Dear Mr Hinchcliffe,

I am writing to ask if your Committee might consider the need for an inquiry into the adequacy of present arrangements for ensuring the safety of (users of) medicines. The immediate reason for requesting this is spelled out in the enclosed paper, to be published this week in the International Journal of Risk and Safety in Medicine. The paper gives evidence of an impending health problem, likely to arouse considerable public concern, not least because of the questions its raises about the role of the Medicines Control Agency and Committee on Safety of Medicines.

Briefly, I believe the MCA/CSM are deluding themselves and misleading others in claiming that tranquillisers like ValiumŌ are drugs of dependence, though antidepressants like ProzacŪ not. While relying on research of dubious scientific quality to support their view that all's well, the MCA/CSM are sitting on compelling evidence that drugs like ProzacŪ are quite as 'addictive' as tranquillisers such as ValiumŪ, if not more so. The present situation seems to parallel closely the position in the early 1980s when the authorities mistakenly claimed that barbiturate sedatives were drugs of dependence, but benzodiazepine tranquillisers not; this caused suffering and waste, and involved the previous government in costly litigation lasting for years.

Though this paper specifically discusses the effectiveness and safety of drug treatments for depression, it also raises some very basic questions about the effectiveness of the UK drug control system. The present system is founded on law now 30 years old. In the meantime, there has never been a public inquiry into the safety of medicines, notwithstanding a succession of problems with some individual products and unacceptably high levels of iatrogenic disease. I believe the cost to the NHS of ill-health caused by drug treatments would approximate the total cost of the national drugs bill, and the evidence suggests much of it is avoidable.

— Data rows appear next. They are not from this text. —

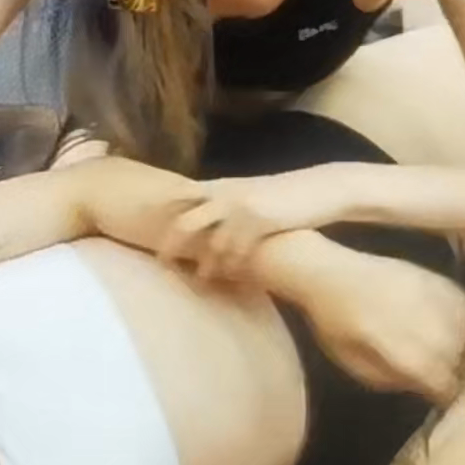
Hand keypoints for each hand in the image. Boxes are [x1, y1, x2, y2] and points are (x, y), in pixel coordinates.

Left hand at [161, 169, 349, 280]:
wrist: (324, 187)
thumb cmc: (286, 193)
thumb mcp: (251, 191)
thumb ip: (227, 201)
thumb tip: (205, 218)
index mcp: (222, 184)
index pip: (180, 195)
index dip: (160, 211)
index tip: (141, 226)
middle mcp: (227, 193)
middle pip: (185, 220)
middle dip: (171, 243)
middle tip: (162, 263)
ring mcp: (243, 207)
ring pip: (211, 241)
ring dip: (204, 263)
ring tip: (201, 280)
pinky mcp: (262, 221)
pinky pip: (238, 249)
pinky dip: (231, 266)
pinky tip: (230, 278)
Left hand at [300, 249, 464, 402]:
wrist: (329, 270)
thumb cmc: (334, 322)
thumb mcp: (353, 363)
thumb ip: (392, 379)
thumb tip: (425, 387)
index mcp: (399, 347)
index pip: (441, 380)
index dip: (446, 393)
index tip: (444, 398)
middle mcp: (424, 322)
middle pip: (460, 357)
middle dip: (458, 372)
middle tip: (449, 377)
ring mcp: (434, 296)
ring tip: (455, 353)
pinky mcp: (438, 279)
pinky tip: (456, 328)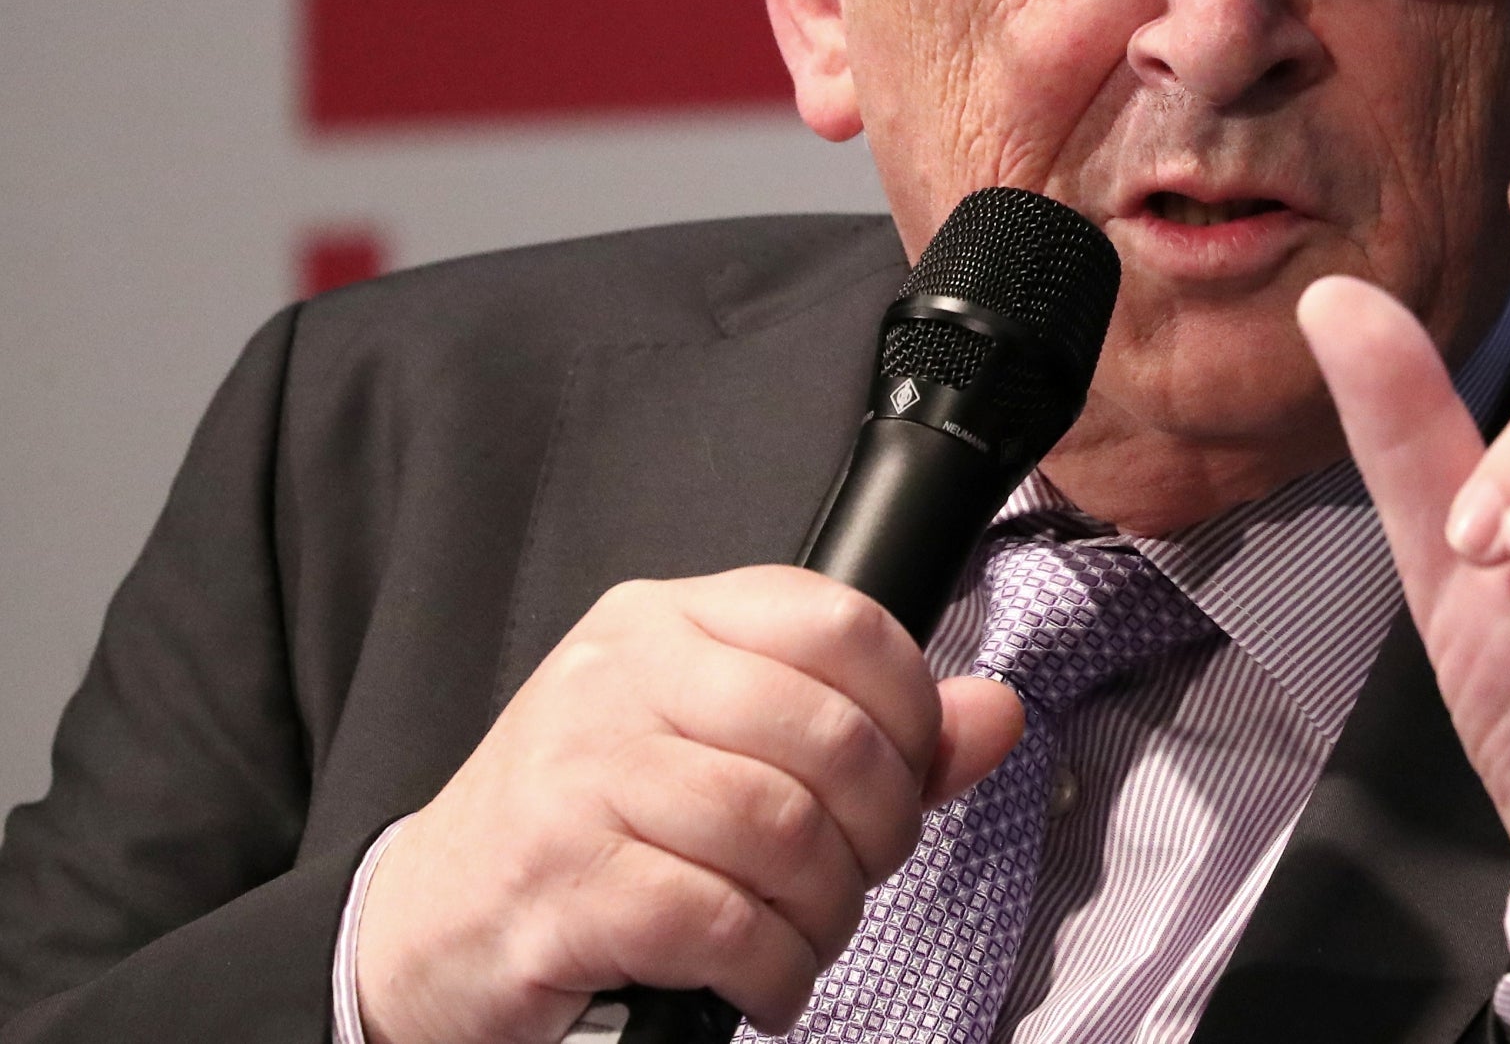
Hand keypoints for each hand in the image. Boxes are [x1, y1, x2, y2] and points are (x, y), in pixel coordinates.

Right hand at [355, 567, 1024, 1043]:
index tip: (909, 777)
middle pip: (829, 738)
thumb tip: (996, 715)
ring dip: (827, 911)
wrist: (422, 928)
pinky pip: (721, 922)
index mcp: (666, 621)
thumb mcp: (716, 746)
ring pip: (783, 833)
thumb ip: (863, 730)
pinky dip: (772, 970)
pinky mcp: (562, 883)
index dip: (911, 712)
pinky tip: (762, 980)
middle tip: (858, 875)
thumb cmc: (584, 831)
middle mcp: (619, 678)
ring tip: (804, 936)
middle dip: (878, 831)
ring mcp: (581, 776)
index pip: (840, 623)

After several months of essentially fruitless negotiation with the MCA/CSM, I have written to the Secretary of State for Health to suggest the need for a fundamental review of the present medicines control system. In short, I believe that regulatory failure is intimately related to lack of openness, absence of effective public participation and conflicts of interest; these agencies need public trust but I fear they neither command nor deserve it.

Rather than take on these inherited problems, I hope that the Health Secretary will be persuaded of the need for a fundamental review. However, he will no doubt also receive much advice against; therefore it might be very helpful if the Committee were to make its own position clear. In any debate which might follow publication of this paper, the need for an independent authoritative voice will be paramount, and your Committee might have a decisive part to play in promoting media and public understanding about the relationships between drug benefits, risks and costs.

You should know that I shall, in the near future, be posting this paper and all correspondence arising on the Internet. For reasons indicated in my letter to Mr. Dobson, I hope this would encourage rather than deter a response.

I would be very grateful if you would consider asking your staff/advisers to evaluate the evidence in this paper, and would be happy to provide any further information you or they might require. Thank you very much for your attention and I look forward to hearing from you in due course.